Unfortunately, practically none of the works referred to by Josephus are
still existing, and this again shows how little we know of the past. But
in existing Norse sagas it is said that people in ancient times lived
for many centuries. In addition, the Norse sagas describe a progression
of ages, including an age of peace, an age when different social orders
were introduced, an age of increasing violence, and a degraded
"knife-age and axe-age with cloven shields."[8] The latter is followed
by a period of annihilation, called Ragnarok, after which the world is
restored to goodness.

The Norse Ragnarok involves the destruction of the earth and the abodes
of the Norse demigods (called Asgard), and thus it corresponds in Vedic
chronology to the annihilation of the three worlds that follows 1,000
yuga cycles, or one day of Brahma. It is said that during Ragnarok the
world is destroyed with flames by a being called Surt, who lives beneath
the lower world (appropriately called Hel) and was involved in the
world's creation. By comparison, the Srimad Bhagavatam (3.11.30) states
that at the end of Brahma's day, "the devastation takes place due to the
fire emanating from the mouth of Sankarsana." Sankarsana is a plenary
expansion of Krsna who is "seated at the bottom of the universe" (Srimad
Bhagavatam 3.8.3), beneath the lower planetary systems.

A run of records
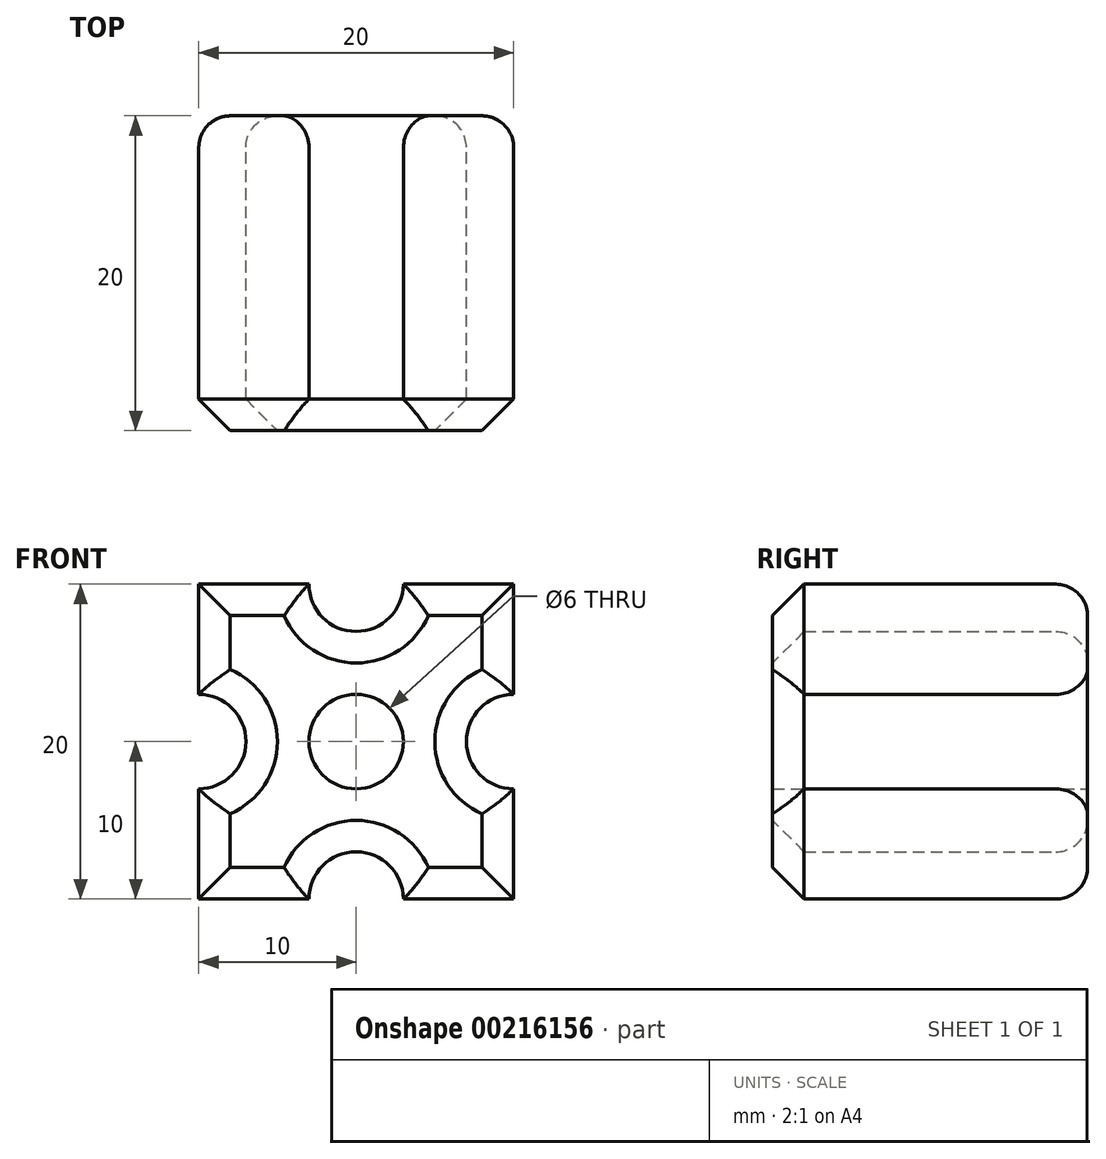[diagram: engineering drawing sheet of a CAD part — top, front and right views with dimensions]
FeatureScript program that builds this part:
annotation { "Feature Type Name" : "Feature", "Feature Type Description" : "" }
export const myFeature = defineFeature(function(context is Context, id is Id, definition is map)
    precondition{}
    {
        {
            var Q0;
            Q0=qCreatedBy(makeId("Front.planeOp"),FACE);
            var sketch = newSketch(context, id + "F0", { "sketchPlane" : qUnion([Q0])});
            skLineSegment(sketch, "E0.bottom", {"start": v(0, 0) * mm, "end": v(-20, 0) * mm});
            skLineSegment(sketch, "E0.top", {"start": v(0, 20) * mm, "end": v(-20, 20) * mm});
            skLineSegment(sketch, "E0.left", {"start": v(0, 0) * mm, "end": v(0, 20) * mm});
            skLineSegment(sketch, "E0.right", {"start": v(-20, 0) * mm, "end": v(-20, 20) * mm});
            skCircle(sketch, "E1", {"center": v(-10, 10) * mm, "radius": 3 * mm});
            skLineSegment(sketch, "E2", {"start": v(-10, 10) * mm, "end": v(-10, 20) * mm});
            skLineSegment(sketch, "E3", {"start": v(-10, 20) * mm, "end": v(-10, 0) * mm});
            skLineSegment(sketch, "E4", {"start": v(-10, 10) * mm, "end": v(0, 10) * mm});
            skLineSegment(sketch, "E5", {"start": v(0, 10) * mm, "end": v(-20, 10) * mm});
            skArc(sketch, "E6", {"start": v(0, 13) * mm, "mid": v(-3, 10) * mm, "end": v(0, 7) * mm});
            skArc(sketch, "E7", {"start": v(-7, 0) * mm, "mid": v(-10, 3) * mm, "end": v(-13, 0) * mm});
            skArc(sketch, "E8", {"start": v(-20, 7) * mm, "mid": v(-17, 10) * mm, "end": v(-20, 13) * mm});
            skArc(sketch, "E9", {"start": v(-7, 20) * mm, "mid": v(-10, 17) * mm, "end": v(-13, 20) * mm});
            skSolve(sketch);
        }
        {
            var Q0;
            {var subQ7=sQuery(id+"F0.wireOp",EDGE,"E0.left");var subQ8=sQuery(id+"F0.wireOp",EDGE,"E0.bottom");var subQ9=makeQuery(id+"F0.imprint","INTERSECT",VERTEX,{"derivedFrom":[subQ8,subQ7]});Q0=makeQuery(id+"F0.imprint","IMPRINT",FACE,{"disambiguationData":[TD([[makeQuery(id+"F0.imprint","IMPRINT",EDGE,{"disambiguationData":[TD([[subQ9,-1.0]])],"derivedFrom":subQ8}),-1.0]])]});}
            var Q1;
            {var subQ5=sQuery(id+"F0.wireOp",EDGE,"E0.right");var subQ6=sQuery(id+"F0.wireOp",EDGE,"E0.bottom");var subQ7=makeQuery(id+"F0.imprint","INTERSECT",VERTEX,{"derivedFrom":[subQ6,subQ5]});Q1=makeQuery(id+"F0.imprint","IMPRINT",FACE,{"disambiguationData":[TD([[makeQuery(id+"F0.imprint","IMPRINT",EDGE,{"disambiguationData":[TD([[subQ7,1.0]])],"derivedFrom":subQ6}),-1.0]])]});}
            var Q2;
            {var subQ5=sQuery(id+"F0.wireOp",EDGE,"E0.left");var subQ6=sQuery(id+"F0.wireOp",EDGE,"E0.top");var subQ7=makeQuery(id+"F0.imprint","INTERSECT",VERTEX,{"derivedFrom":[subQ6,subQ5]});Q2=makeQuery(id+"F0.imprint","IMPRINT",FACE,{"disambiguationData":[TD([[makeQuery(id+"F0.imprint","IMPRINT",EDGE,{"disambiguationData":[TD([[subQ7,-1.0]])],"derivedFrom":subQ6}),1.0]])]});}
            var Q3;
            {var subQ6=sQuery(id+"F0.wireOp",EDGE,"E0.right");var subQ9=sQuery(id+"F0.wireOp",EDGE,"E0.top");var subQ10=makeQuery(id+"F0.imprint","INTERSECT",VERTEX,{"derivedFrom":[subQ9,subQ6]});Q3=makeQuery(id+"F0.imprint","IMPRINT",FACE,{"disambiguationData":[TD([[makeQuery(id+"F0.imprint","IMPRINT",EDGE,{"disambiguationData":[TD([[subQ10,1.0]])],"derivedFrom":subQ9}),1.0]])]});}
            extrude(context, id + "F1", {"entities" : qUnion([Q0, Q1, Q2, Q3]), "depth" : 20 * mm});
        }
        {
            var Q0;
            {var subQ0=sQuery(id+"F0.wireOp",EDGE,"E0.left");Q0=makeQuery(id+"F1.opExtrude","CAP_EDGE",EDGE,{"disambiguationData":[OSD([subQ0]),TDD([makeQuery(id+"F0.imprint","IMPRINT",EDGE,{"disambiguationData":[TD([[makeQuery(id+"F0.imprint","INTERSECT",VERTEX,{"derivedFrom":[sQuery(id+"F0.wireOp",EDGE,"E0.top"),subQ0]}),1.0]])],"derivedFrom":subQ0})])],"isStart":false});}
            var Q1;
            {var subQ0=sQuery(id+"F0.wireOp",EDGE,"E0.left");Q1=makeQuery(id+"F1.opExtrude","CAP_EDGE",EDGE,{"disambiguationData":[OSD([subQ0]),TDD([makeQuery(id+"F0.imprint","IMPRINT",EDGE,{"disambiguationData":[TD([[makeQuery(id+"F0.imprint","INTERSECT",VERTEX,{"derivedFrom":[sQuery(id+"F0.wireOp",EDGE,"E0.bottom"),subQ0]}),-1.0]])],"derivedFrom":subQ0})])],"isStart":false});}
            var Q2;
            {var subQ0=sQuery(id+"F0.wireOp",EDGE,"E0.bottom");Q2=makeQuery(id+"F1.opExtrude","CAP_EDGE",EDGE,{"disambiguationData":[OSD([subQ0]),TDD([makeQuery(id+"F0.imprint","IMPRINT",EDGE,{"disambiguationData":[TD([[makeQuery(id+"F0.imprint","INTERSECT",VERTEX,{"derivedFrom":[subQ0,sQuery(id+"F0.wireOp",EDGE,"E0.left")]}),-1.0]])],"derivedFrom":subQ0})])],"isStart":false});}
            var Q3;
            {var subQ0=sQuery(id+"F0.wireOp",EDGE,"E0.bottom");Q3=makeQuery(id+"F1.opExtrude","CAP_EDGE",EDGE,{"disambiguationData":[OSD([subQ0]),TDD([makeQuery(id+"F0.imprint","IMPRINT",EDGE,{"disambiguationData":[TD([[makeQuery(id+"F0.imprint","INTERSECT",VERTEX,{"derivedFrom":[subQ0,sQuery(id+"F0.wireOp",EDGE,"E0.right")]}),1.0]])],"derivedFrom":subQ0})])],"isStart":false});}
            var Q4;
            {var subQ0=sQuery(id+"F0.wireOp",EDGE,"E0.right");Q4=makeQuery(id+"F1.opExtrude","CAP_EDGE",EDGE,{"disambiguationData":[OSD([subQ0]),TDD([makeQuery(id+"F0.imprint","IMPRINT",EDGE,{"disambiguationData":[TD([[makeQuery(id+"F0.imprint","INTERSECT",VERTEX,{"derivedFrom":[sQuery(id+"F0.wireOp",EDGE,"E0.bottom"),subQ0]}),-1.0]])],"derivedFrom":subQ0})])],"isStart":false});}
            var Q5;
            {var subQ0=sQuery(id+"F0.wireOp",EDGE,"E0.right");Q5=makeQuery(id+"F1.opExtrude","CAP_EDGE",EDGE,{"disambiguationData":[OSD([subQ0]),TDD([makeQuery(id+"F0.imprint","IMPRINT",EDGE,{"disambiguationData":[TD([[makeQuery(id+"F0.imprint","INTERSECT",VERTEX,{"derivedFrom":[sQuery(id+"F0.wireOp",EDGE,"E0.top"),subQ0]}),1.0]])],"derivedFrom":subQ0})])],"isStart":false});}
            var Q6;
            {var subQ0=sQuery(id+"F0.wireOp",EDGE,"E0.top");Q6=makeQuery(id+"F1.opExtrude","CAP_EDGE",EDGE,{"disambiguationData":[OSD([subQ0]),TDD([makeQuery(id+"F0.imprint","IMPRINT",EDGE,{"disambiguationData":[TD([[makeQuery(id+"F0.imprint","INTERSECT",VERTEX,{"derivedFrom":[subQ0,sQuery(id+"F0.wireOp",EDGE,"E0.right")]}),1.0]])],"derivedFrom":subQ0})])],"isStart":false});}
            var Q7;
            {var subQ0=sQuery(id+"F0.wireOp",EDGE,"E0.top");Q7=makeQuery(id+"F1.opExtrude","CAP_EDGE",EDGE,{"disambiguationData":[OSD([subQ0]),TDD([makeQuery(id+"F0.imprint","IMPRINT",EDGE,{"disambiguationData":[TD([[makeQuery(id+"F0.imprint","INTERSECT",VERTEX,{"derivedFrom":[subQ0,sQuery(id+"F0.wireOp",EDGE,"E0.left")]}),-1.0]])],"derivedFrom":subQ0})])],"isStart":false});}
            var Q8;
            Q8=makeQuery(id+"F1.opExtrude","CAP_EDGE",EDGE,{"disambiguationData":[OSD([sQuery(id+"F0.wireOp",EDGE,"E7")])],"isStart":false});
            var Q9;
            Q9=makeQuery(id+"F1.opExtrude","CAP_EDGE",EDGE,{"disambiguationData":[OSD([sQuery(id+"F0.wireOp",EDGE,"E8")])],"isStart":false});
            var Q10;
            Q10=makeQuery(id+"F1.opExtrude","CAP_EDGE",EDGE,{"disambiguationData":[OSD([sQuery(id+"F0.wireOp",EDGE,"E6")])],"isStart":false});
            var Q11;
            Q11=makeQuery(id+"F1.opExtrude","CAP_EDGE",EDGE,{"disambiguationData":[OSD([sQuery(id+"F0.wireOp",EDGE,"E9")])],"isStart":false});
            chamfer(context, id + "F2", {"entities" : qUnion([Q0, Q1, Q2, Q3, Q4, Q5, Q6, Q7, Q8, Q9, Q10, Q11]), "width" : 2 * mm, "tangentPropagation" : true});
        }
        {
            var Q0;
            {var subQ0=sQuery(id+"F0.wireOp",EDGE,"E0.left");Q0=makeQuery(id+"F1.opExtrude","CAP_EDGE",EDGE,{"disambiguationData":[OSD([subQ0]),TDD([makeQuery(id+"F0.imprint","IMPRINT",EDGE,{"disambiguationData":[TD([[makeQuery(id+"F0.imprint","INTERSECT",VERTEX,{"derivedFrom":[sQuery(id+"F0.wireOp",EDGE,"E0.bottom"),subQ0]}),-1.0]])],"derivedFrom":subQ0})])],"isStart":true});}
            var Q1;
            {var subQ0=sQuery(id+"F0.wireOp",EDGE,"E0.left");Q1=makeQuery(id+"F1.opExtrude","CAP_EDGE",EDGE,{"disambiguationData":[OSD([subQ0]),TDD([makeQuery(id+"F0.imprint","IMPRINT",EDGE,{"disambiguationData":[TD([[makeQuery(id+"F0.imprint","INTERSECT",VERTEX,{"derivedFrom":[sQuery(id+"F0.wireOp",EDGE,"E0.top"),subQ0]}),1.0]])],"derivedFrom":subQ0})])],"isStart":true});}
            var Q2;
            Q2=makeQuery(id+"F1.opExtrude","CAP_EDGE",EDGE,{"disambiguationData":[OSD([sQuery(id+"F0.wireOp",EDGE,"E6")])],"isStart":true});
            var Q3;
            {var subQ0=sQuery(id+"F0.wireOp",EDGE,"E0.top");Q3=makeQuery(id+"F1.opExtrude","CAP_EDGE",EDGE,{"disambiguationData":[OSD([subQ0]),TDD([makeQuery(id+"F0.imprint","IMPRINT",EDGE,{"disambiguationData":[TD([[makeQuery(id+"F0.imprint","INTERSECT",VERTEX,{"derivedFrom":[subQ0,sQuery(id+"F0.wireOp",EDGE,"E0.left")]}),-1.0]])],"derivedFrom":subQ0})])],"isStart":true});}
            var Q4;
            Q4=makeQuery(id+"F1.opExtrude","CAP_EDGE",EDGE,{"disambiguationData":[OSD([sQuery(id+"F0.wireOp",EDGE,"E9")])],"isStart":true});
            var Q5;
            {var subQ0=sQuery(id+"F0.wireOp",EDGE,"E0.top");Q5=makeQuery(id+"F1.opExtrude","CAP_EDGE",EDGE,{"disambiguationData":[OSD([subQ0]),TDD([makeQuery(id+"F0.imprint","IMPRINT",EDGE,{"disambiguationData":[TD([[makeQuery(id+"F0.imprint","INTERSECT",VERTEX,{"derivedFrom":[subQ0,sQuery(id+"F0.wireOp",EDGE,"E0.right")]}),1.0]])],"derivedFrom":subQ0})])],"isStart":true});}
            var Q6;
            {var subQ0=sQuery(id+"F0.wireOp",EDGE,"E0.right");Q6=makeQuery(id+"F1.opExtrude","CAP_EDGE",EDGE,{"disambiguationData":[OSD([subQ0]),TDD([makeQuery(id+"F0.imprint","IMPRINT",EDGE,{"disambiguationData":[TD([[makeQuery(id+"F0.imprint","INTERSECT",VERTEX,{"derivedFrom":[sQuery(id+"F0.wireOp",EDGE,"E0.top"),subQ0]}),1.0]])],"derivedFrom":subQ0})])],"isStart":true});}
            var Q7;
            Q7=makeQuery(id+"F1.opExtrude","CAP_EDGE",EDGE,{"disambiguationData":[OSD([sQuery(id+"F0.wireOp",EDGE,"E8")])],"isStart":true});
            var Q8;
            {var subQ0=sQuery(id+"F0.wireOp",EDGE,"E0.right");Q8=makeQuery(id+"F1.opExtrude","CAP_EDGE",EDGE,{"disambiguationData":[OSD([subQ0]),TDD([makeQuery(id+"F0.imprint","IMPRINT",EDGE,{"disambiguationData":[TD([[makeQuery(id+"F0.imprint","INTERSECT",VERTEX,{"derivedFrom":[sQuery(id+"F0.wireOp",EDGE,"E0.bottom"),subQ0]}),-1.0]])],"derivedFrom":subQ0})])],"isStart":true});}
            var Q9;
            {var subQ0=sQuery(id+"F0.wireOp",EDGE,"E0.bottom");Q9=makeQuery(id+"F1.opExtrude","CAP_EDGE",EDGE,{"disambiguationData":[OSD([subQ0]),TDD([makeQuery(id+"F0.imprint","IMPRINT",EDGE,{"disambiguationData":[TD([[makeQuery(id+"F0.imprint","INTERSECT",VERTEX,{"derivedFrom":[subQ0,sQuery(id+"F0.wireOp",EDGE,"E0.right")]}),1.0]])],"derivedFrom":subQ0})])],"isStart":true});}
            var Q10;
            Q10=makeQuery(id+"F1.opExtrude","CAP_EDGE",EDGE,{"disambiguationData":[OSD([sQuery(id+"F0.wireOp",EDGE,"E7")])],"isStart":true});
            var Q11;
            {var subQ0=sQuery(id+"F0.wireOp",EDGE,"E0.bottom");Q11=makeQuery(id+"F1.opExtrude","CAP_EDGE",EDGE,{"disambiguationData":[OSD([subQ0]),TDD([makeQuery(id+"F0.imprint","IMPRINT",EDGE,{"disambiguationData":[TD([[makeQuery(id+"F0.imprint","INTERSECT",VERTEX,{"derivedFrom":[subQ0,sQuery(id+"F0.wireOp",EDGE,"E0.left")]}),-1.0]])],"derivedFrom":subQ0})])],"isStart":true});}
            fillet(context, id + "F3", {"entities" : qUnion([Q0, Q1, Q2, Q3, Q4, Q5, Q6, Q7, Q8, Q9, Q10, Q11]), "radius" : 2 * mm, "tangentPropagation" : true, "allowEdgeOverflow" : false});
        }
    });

▶ _Directions for this task_
List each age in the progression that the Norse sagas describe, according to the passage on Norse sagas and Vedic chronology.

▶ _Full solution_
- an age of peace
- an age when different social orders were introduced
- an age of increasing violence
- a degraded "knife-age and axe-age with cloven shields"